Il naît à Montpellier en 1917. Il devient jeune orphelin. En 1926, sa mère meurt des suites de la tuberculose, dont Georges Arnaud souffrira lui aussi.
Sa scolarité est passable. Cependant, il se passionne pour les matières littéraires. Il décroche son baccalauréat, et poursuit des études de droits, puis de sciences politiques à Paris. Parallèlement, il se consacre à l'écriture.
Pendant la Seconde guerre mondiale, il s'engage. Arrêté en 1940 par l'armée allemande, il s'enfuit en zone libre. En 1941, son père, sa tante et leur domestique sont assassinés. Accusé de ces meurtres, il est incarcéré. Mais, il clame son innocence. Jugé en juin 1943, il est innocenté, grâce à l'intervention d'un avocat ami de son père, Maurice Garçon. L'affaire ne sera jamais élucidé.

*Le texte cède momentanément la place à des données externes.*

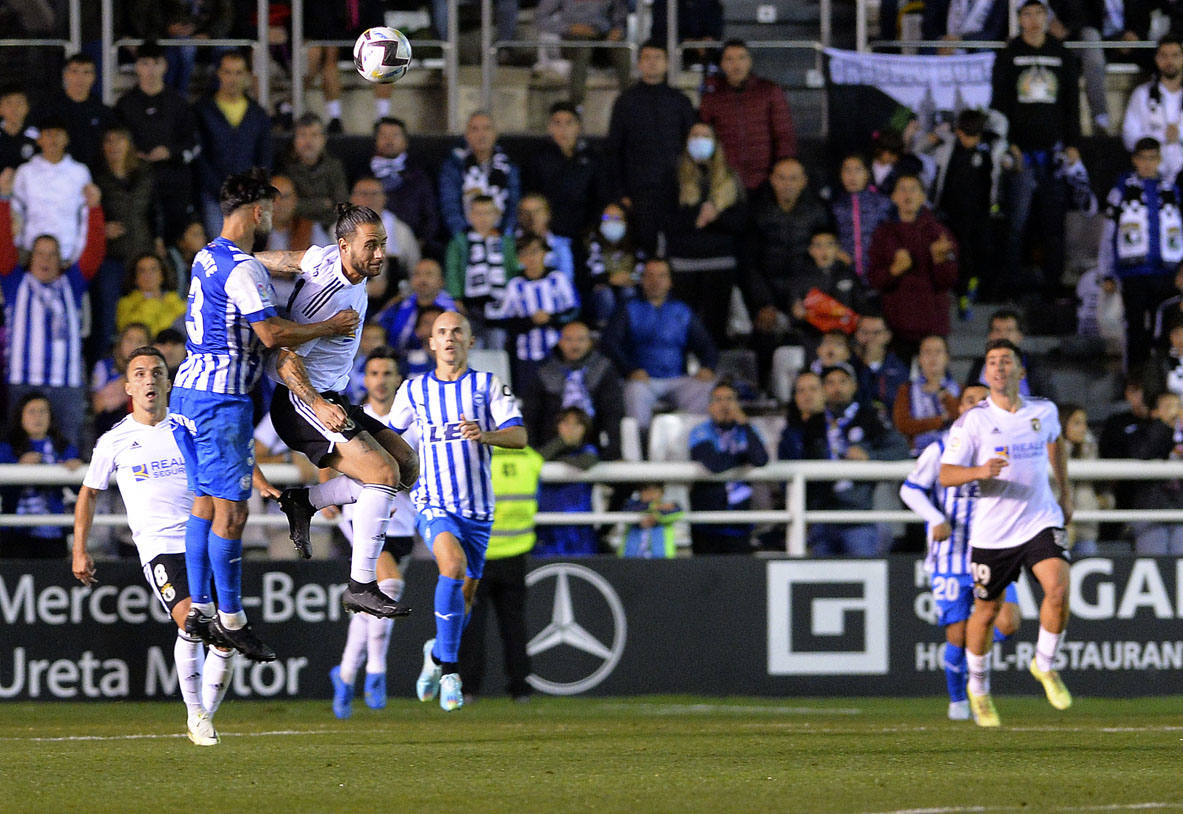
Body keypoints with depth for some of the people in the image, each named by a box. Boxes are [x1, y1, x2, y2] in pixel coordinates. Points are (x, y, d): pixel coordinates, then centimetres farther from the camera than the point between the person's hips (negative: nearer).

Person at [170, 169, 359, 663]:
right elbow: (273, 335, -20)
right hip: (221, 398, -10)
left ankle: (199, 610, 12)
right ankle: (230, 618, -4)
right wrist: (329, 327, -7)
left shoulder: (207, 258, 15)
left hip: (188, 391, 10)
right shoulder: (242, 268, -15)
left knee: (205, 504, 12)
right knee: (230, 510, -6)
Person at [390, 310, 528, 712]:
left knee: (463, 596, 8)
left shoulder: (488, 385, 1)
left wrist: (484, 435, -29)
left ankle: (438, 654, 39)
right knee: (453, 562, -29)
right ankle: (449, 669, -24)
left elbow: (519, 436, -10)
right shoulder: (414, 390, 6)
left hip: (478, 508, 2)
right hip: (434, 505, -2)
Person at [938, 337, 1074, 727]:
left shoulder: (1044, 411, 3)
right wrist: (980, 471, -31)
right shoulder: (972, 421, -8)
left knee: (1058, 590, -21)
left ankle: (1045, 665, 3)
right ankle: (978, 688, 31)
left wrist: (1065, 489, 28)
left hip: (1041, 520, 2)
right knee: (986, 611, 7)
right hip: (992, 530, -2)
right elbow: (946, 475, -11)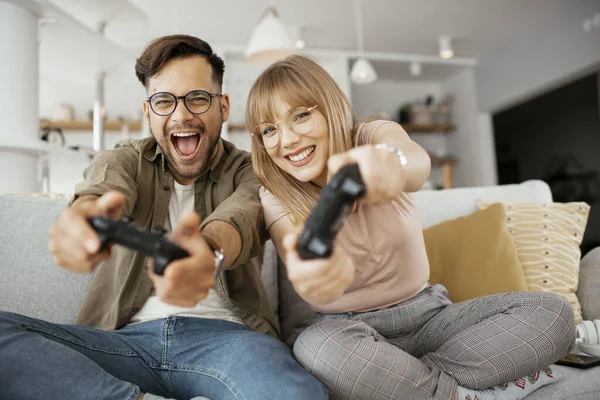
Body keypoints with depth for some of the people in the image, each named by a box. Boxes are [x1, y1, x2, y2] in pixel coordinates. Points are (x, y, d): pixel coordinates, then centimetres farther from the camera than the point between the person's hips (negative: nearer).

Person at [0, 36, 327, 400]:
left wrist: (209, 250, -43)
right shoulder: (123, 160, 13)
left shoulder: (250, 171, 7)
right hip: (131, 337, 3)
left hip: (223, 334, -2)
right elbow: (104, 190, -12)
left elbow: (240, 219, -17)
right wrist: (85, 216, -39)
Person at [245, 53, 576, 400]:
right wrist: (316, 279, -55)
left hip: (426, 314, 1)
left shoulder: (374, 135, -7)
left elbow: (418, 159, -34)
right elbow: (306, 272, -29)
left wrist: (390, 159, -59)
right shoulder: (279, 200, -8)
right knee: (316, 347, -36)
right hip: (349, 328, 0)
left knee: (553, 312, -16)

De retour dans la capitale, il dilapide son héritage. En 1947, suites à des ennuis fiscaux, il s'exile en Amérique du Sud. Il vit de petits boulots en petits boulots (barman, chauffeur de taxi, chercheur d'or).

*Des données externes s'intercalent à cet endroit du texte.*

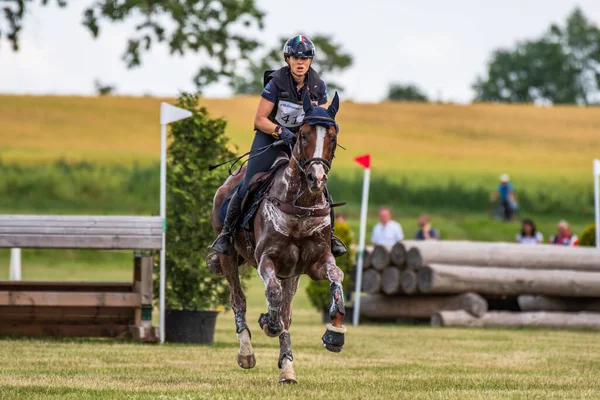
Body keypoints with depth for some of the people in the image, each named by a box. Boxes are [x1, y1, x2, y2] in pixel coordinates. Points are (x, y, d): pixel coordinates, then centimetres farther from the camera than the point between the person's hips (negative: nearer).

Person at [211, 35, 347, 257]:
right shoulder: (276, 83, -18)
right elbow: (260, 120, -16)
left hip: (301, 139, 3)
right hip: (270, 137, -3)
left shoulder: (318, 86, -7)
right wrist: (281, 131, -31)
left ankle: (330, 236, 9)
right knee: (248, 188, -11)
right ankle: (226, 232, 6)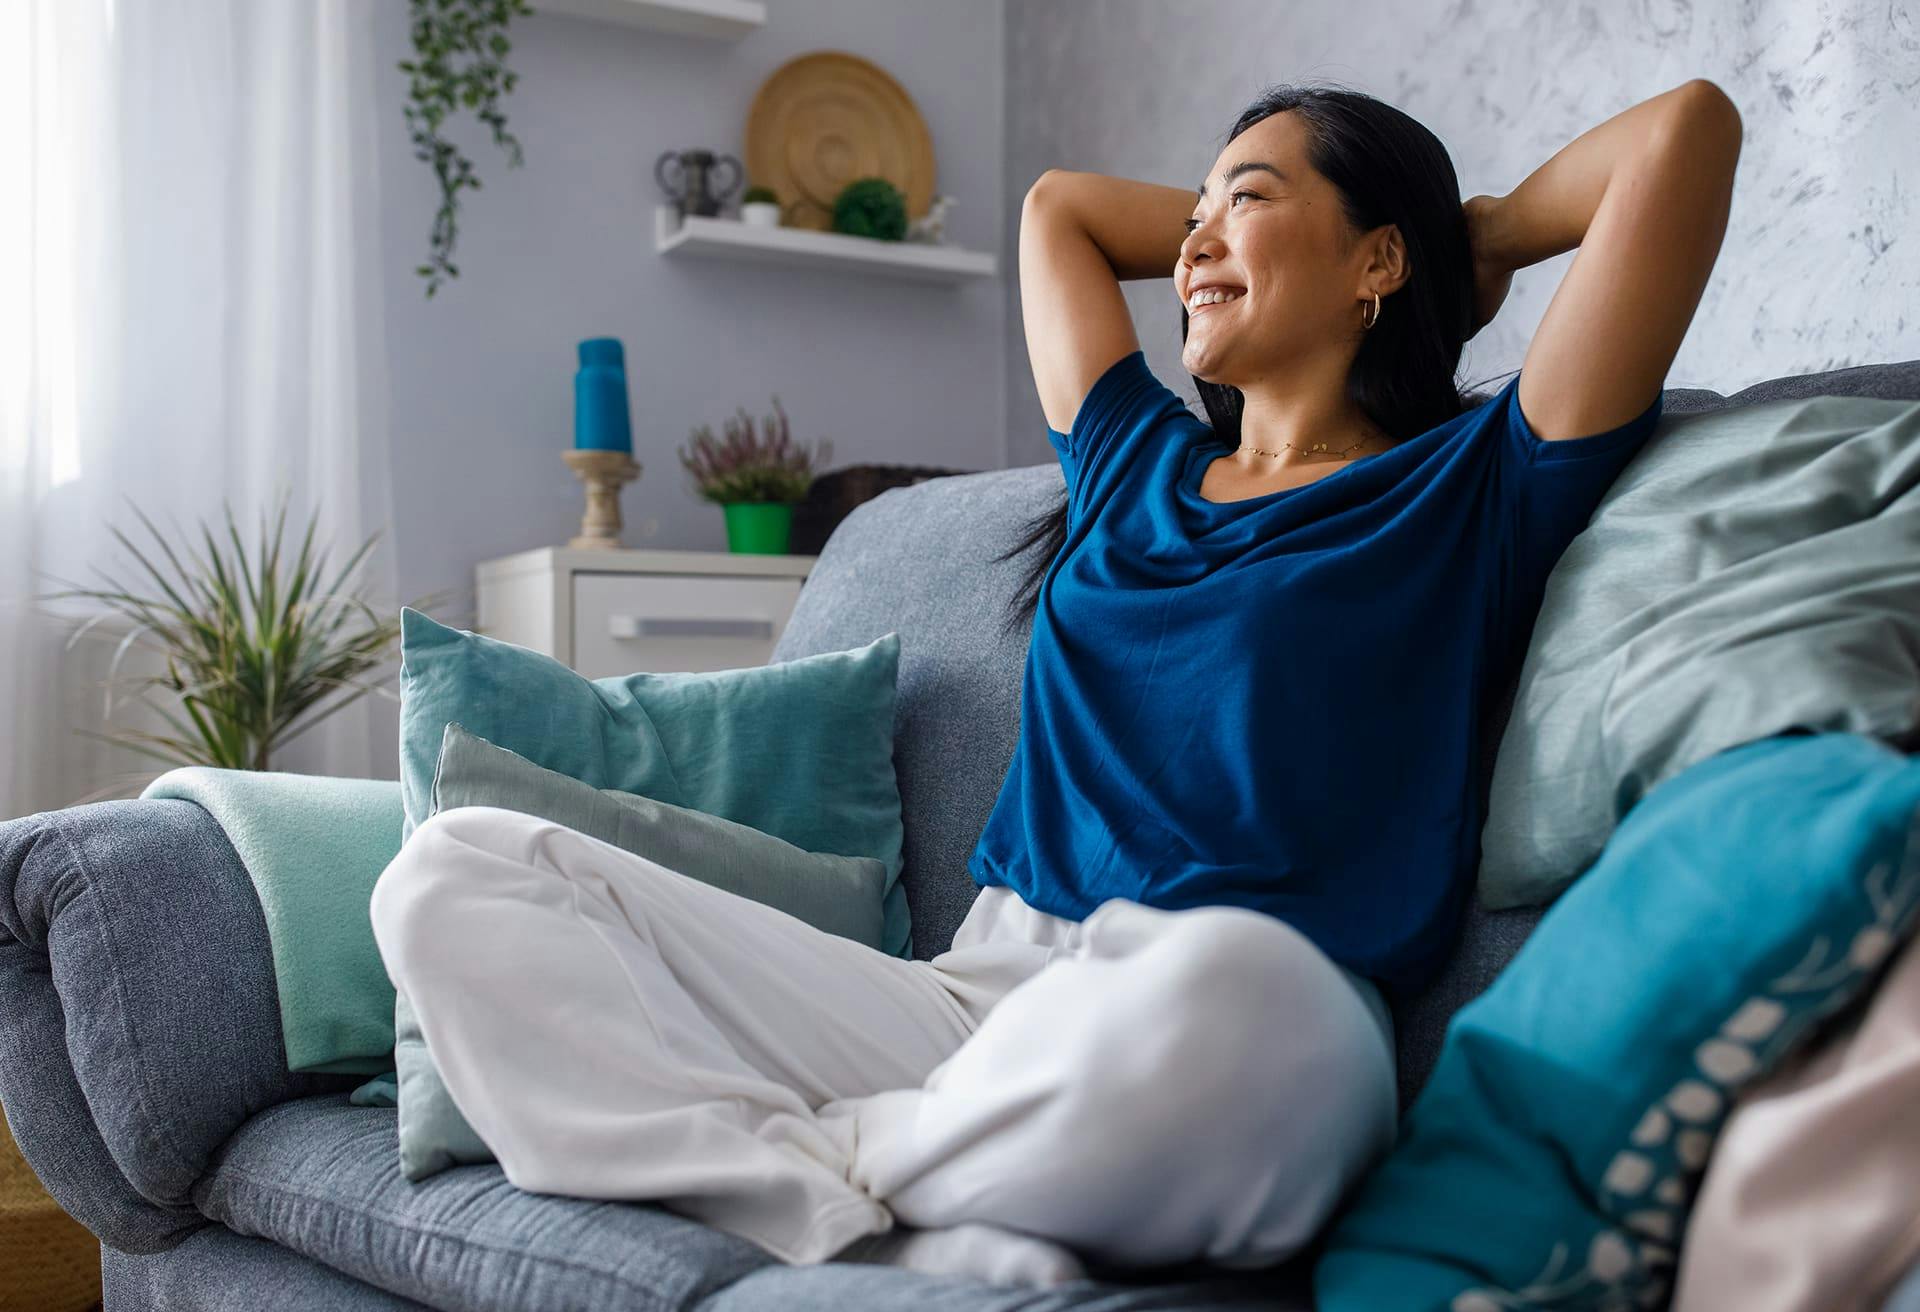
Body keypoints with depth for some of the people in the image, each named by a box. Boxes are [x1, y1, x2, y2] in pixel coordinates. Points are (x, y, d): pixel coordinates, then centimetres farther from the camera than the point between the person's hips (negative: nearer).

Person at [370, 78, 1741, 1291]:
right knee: (457, 870, -6)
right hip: (978, 997, 5)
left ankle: (830, 1159, -12)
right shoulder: (1137, 464, 23)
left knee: (1219, 987, -44)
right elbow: (1058, 202, 39)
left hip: (1237, 1051, -4)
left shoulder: (1474, 493, 8)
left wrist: (1483, 232, 19)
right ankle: (913, 1238, -22)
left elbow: (1687, 128, 4)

Il regagne la France en 1950 et publie
Le salaire de la peur, son premier roman, qui relate ses pérégrinations sud-américaines. Ses autres livres sont aussi inspirés de sa vie. Il reprend ses activités journalistiques.
Son manifeste,
Pour Djamila Bouhired (1957), co-signé avec Jacques Vergès, l'embarque dans un nouveau scandale. Arrestation, emprisonnement, il est soutenu par de nombreuses personnalité, tels
François Maspero,
Jean-Paul Sartre,
Jacques Prévert. Dénonçant cet enfermement militant, il est envoyé deux mois en prison. A la suite de cette affaire, il s'installe en Algérie (1962). Il y crée une école de journalisme, ainsi que le journal Révolution africaine.
Dans les années 1970, atteint par la tuberculose, il doit rejoindre un climat plus approprié et séjourne à Chamonix. Il travaille en tant que journaliste pour la télévision française.
Il passe ses derniers années en Catalogne, où il est emporté par une crise cardiaque (1987).